═════ TEXTBLOCK

Twilight Zone: Film- und Musiknotizen aus den eher schummrigen Gebieten des
Pop.

12. 2. 2009 - 14:29

The Sound of Sehnsucht

Mit ihrem Debütalbum "Walking On A Dream" treiben die Australier Empire Of The Sun den Trend zum glückseligmachenden Kitsch auf die Spitze.

Stimmt schon, die ökonomischen Bedingungen des Pop sind katastrophal derzeit. Nicht nur die Majorlabel-Seifenblase ist am Zerplatzen, auch die meisten Indie-Labels kämpfen ums Überleben. Pop scheint nebensächlich geworden zu sein, schnelles Downloadfutter, kulturell bedeutungsloser als das neueste Videogame.

Aber das Seltsame ist: Während die Rahmenbedingungen des Pop dahinsiechen, geht es der Musik selbst so gut wie schon lange nicht.

Und wir reden hier von Pop-Pop, von einem bewussten Einsatz klassischer Songstrukturen, schamloser Melodien, gnadenloser Hooks. Dass sich dieser auf dem Klingelton-Friedhof modernde Kadaver derartig erholt hat und es plötzlich überall von hinreißenden Sounds, innovativen Ideen und erfrischenden Ansätzen wimmelt, bewiesen Vorjahresgewinner wie MGMT, Santogold, Hot Chip, Cut Copy, TV On The Radio, M83 oder M.I.A., für die Indiepuristen unter euch bringe ich Rihanna oder Kanye West noch schnell ins Spiel.

══════════

IHRE AUFGABE:
Schreiben Sie den Text über das Debütalbum von Empire Of The Sun vollständig und unverändert ab.

═════ EXTRAHIERTES MATERIAL

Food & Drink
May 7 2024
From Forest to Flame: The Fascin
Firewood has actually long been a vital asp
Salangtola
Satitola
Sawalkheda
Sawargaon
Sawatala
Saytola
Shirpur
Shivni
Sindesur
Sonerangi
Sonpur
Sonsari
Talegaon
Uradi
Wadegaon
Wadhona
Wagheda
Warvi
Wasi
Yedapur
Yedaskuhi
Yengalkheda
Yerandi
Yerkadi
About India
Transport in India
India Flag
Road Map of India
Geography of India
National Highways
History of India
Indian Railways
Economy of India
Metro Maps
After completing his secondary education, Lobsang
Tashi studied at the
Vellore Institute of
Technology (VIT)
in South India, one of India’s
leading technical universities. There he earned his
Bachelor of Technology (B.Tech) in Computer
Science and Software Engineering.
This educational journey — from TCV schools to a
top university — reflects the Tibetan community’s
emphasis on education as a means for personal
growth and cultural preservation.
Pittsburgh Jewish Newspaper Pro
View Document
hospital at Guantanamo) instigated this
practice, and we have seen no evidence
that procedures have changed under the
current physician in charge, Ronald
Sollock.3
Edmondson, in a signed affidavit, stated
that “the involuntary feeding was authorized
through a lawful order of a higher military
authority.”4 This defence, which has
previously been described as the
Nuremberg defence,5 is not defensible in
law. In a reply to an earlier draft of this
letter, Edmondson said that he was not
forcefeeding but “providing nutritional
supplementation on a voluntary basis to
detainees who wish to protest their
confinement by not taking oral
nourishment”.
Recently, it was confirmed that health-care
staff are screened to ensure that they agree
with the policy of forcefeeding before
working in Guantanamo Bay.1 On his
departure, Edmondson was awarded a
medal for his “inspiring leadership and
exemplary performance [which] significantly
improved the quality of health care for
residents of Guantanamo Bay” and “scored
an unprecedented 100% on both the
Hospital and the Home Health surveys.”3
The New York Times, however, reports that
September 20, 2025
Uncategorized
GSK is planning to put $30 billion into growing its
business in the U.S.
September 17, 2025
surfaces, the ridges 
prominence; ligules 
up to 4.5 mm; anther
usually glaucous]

══════════

LÖSUNG:
Twilight Zone: Film- und Musiknotizen aus den eher schummrigen Gebieten des
Pop.

12. 2. 2009 - 14:29

The Sound of Sehnsucht

Mit ihrem Debütalbum "Walking On A Dream" treiben die Australier Empire Of The Sun den Trend zum glückseligmachenden Kitsch auf die Spitze.

Stimmt schon, die ökonomischen Bedingungen des Pop sind katastrophal derzeit. Nicht nur die Majorlabel-Seifenblase ist am Zerplatzen, auch die meisten Indie-Labels kämpfen ums Überleben. Pop scheint nebensächlich geworden zu sein, schnelles Downloadfutter, kulturell bedeutungsloser als das neueste Videogame.

Aber das Seltsame ist: Während die Rahmenbedingungen des Pop dahinsiechen, geht es der Musik selbst so gut wie schon lange nicht.

Und wir reden hier von Pop-Pop, von einem bewussten Einsatz klassischer Songstrukturen, schamloser Melodien, gnadenloser Hooks. Dass sich dieser auf dem Klingelton-Friedhof modernde Kadaver derartig erholt hat und es plötzlich überall von hinreißenden Sounds, innovativen Ideen und erfrischenden Ansätzen wimmelt, bewiesen Vorjahresgewinner wie MGMT, Santogold, Hot Chip, Cut Copy, TV On The Radio, M83 oder M.I.A., für die Indiepuristen unter euch bringe ich Rihanna oder Kanye West noch schnell ins Spiel.